Safdie has created other designs in Jerusalem, Mexico City, Singapore, Tehran, India, China and Puerto Rico. This international portfolio has allowed him to explore his design ideas on unprecedented scales.
Beginning with Habitat 67, and developing into lighter and more economical versions, Safdie has explored prefabricated concrete assemblies of cellular multi-unit housing. These cellular units create diverse, irregular, informal groupings; the images created recall the medieval hill towns of Europe and the densely packed traditional cities of North Africa and the Middle East. Safdie refined this type of community building in a high-density residential community for middle class families he created in Qinhuangdao, China.
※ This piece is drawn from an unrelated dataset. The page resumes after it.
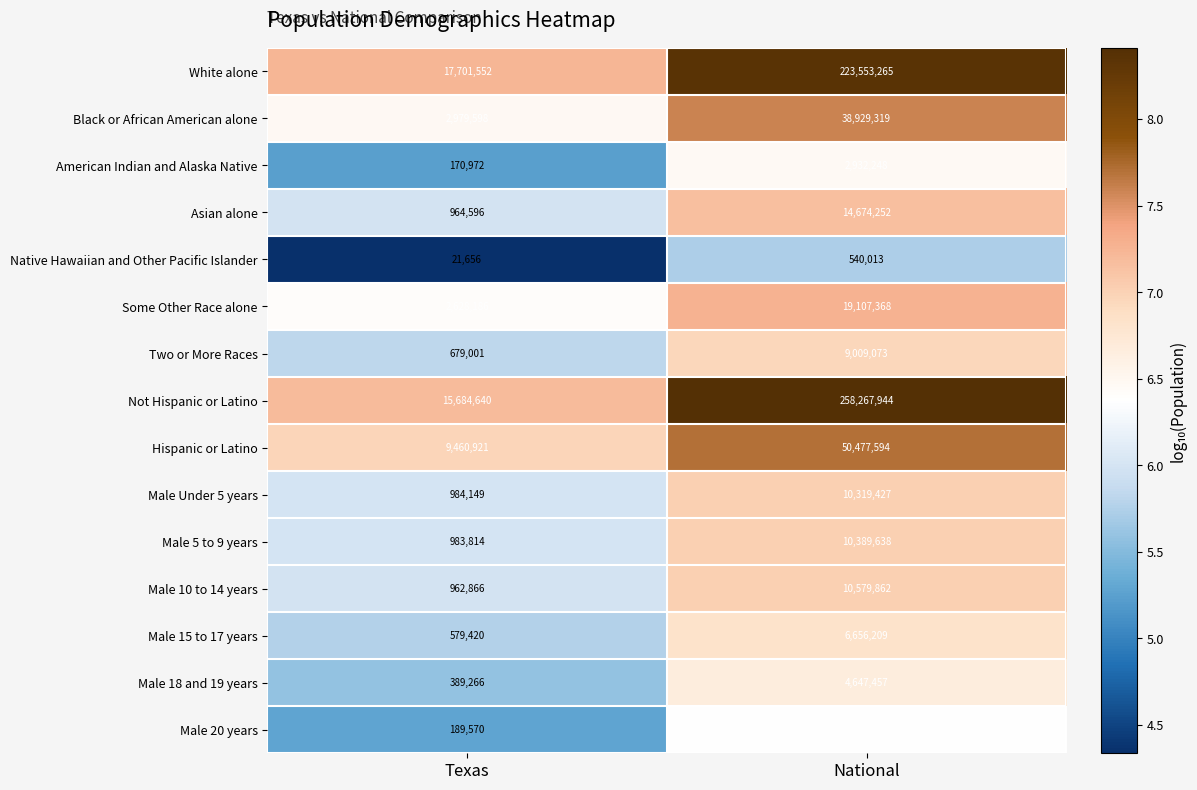

How many series are shown in this chart?

15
Called Golden Dream Bay, it is expected to be completed by the end of 2014. A garden, as studied formally in Habitat 67, is integral to each housing unit, yet the complexity of the overall project shows immense refinement since the Habitat project.
In addition to writing extensively about his work, Safdie has also taught at McGill University, Ben Gurion University of the Negev in Beer-Sheva, Israel, and at Yale University. From 1978 to 1984, he was director of the Urban Design program at Harvard University, where he continued as the Ian Woodner Professor of Architecture and Urban Design until 1989. Safdie constantly revisits his ideas about people and places, planning and site context as well as the design process. His book For Everyone a Garden (1974) still serves as a reference in his offices today.
A 2010–11 exhibition that premiered at the National Gallery of Canada and subsequently travelled to the US characterized Safdie as a "global citizen." His projects speak volumes of his desire to understand cultures, people and to create a more humane architecture. He has been featured in Donald Winkler’s documentary Moshe Safdie: The Power of Architecture (2004), which highlights his visionary successes over the course of his career. The sheer number and diversity of Safdie's projects prompted one commentator in the film to remark, "Whoever said we mellow with age obviously hadn't met Moshe Safdie. The Israeli-Canadian architect continues to work on grand projects at a prodigious rate, while remaining an outspoken critic of the shortcomings and blind spots of current architectural practice."
Moshe Safdie Archive
In 1990, Moshe Safdie donated his archives to the Canadian Architecture Collection (CAC) at McGill University. The archive preserves a record of Safdie’s architectural career and practices and consists of drawings, sketches and models. In 2022, Safdie donated additional material, including his university thesis “A Case for City Living,” which informed his design for Habitat 67. Safdie also pledged his personal apartment at Habitat 67, which will be used to promote research and educational activities.
Honours and Awards
Moshe Safdie was named an Officer of the Order of Canada in 1986 and promoted to Companion in 2005. The Royal Architectural Institute of Canada (RAIC) named him to its College of Fellows in 1982, and awarded him the RAIC Gold Medal in 1995, the year he also became a fellow of the American Institute of Architects (AIA). Other AIA awards include a 1993 Honor Award for the Harvard Business School Class of 1959, an Institute Honor Award for the Salt Lake City Public Library in 2004 and the AIA Gold Medal in 2015. The RAIC's Prix du XXe siècle, recognizing enduring excellence in nationally significant architecture, was awarded to Safdie in 2007 for his design for Habitat 67. In 2020, the Council on Tall Buildings and Urban Habitat (CTBUH) recognized Safdie and his architectural career by awarding him the Lynn S. Beedle Lifetime Achievement Award.